WHAT THIS TASK INVOLVES: I would like you to output every record below exactly, apart from the pictures.

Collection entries
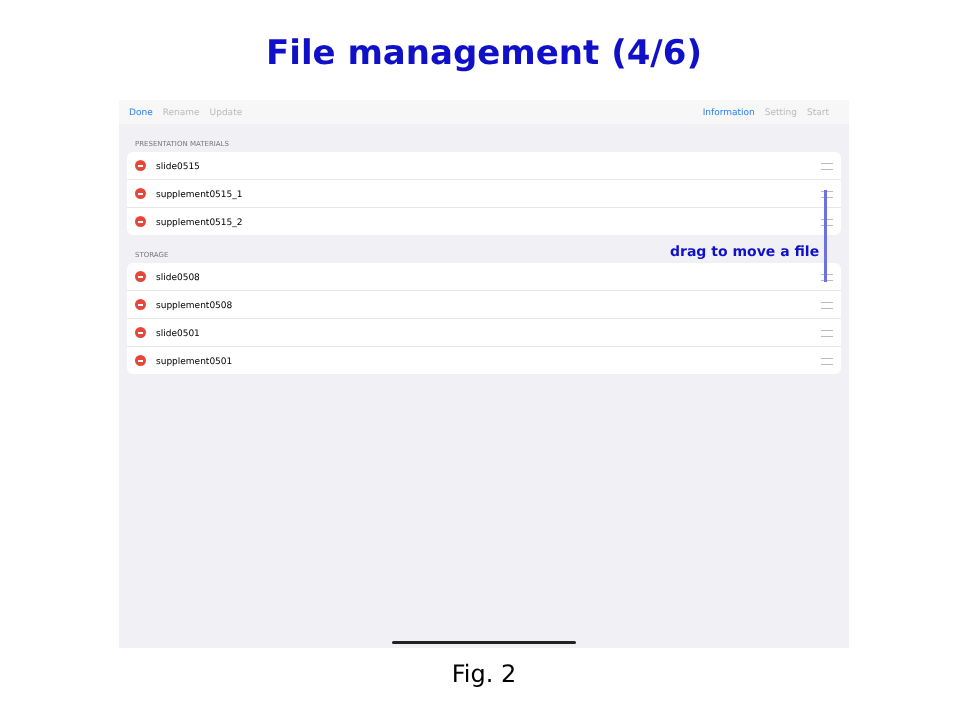File management (4/6)
Done Rename Update Information Setting Start
PRESENTATION MATERIALS
slide0515
supplement0515_1
supplement0515_2
STORAGE
slide0508
supplement0508
slide0501
supplement0501
drag to move a file
Fig. 2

ANSWER TO THE EXERCISE:
File management (4/6)
Done Rename Update Information Setting Start
PRESENTATION MATERIALS
slide0515
supplement0515_1
supplement0515_2
STORAGE
slide0508
supplement0508
slide0501
supplement0501
drag to move a file
Fig. 2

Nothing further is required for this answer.